Corriger ensemble de situations insatisfaisantes : 

  • Confiance & Évolutions personnelles : le niveau de confiance dans la direction est comparativement à celui constaté vis à vis du management intermédiaire relativement bas tandis que la confiance dans les possibilités d’évolutions de carrière se dégrade. Une dégradation également observée sur tous les items portant sur la confiance, l’exemplarité des décideurs ou la qualité de la communication. 
  • Équilibre vie privée/vie professionnelle : des progrès sont à faire sur ce point puisque 23 % des répondants signalent un mauvais équilibre et 20 % qui déplorent que ce concept n’est pas intégré dans le fonctionnement de l’entreprise notamment en ce qui concerne les différentes formes de flexibilité horaire. 
  • Conditions de travail : Si les conditions matérielles de travail sont plébiscitées, l’évaluation de la charge de travail apparaît clairement comme un point faible avec près de 70% de répondants qui refusent d’affirmer que leur charge de travail est correctement évaluée. Autant d’enjeux fort dans le cadre de la prise en compte de la pénibilité. 

Rénover en profondeur nos modes de fonctionnement :  

  • Formation professionnelle : sont ici pointées l’absence d’accès à la formation, l’absence d’interlocuteur pour travailler sur un parcours de formation, l’information insuffisante… Seuls tirent leur épingle du jeu : la qualité des formations suivies et la formation suffisante pour occuper le poste. 
  • Innovation & Changement : si la qualité des relations humaines est relevée comme un facteur de performance, la gestion du changement, par contre, est mise au banc des accusés ! De nombreux items révèlent des progrès possibles en matière de communication, de consultation, de reconnaissance, de participation, d’explications. C’est en fait toute notre approche de la gestion du changement qui est remise en cause. 

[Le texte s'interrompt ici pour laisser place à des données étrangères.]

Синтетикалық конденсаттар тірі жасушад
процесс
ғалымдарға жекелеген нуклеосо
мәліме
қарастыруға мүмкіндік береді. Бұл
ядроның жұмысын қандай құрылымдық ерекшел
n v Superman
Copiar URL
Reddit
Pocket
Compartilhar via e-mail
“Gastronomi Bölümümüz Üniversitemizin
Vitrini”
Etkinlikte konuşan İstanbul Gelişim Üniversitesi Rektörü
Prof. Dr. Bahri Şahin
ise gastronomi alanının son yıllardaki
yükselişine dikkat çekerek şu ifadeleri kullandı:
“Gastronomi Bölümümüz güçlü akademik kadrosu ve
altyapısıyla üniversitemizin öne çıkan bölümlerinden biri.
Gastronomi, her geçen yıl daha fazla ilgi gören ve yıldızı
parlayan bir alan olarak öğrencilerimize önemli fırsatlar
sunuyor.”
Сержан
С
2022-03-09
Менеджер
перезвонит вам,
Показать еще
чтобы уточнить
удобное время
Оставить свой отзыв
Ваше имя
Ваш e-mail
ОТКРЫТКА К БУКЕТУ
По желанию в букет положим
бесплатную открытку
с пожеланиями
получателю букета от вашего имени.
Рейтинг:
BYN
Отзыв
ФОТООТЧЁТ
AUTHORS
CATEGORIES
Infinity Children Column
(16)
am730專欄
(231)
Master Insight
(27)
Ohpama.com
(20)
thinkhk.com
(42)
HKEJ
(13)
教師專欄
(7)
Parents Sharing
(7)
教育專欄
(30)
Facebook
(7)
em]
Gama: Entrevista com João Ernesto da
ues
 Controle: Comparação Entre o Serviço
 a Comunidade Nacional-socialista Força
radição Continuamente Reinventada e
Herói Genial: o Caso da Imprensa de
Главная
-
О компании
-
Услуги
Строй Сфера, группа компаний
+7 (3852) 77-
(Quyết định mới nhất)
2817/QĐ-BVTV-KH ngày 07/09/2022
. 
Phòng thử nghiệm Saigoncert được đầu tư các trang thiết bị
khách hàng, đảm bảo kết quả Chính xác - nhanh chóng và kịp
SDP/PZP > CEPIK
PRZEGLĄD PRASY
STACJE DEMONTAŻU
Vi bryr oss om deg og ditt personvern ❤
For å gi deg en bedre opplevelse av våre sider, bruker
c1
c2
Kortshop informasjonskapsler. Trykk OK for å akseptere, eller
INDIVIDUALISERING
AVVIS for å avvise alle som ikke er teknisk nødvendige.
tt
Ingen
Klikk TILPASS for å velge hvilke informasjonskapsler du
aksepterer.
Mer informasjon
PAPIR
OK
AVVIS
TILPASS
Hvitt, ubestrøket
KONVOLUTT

Le travail replié sur son environnement immédiat. C’est en effet l’une des conclusions que l’on peut tirer de cette enquête. Avec les difficultés à obtenir ou à décrypter les informations en provenance de l’Entreprise, les collaborateurs se focalisent sur leur environnement immédiat (mon poste de travail, mon équipe) au risque de voir se désagréger plus encore le collectif de travail et la réalisation d’un projet d’entreprise.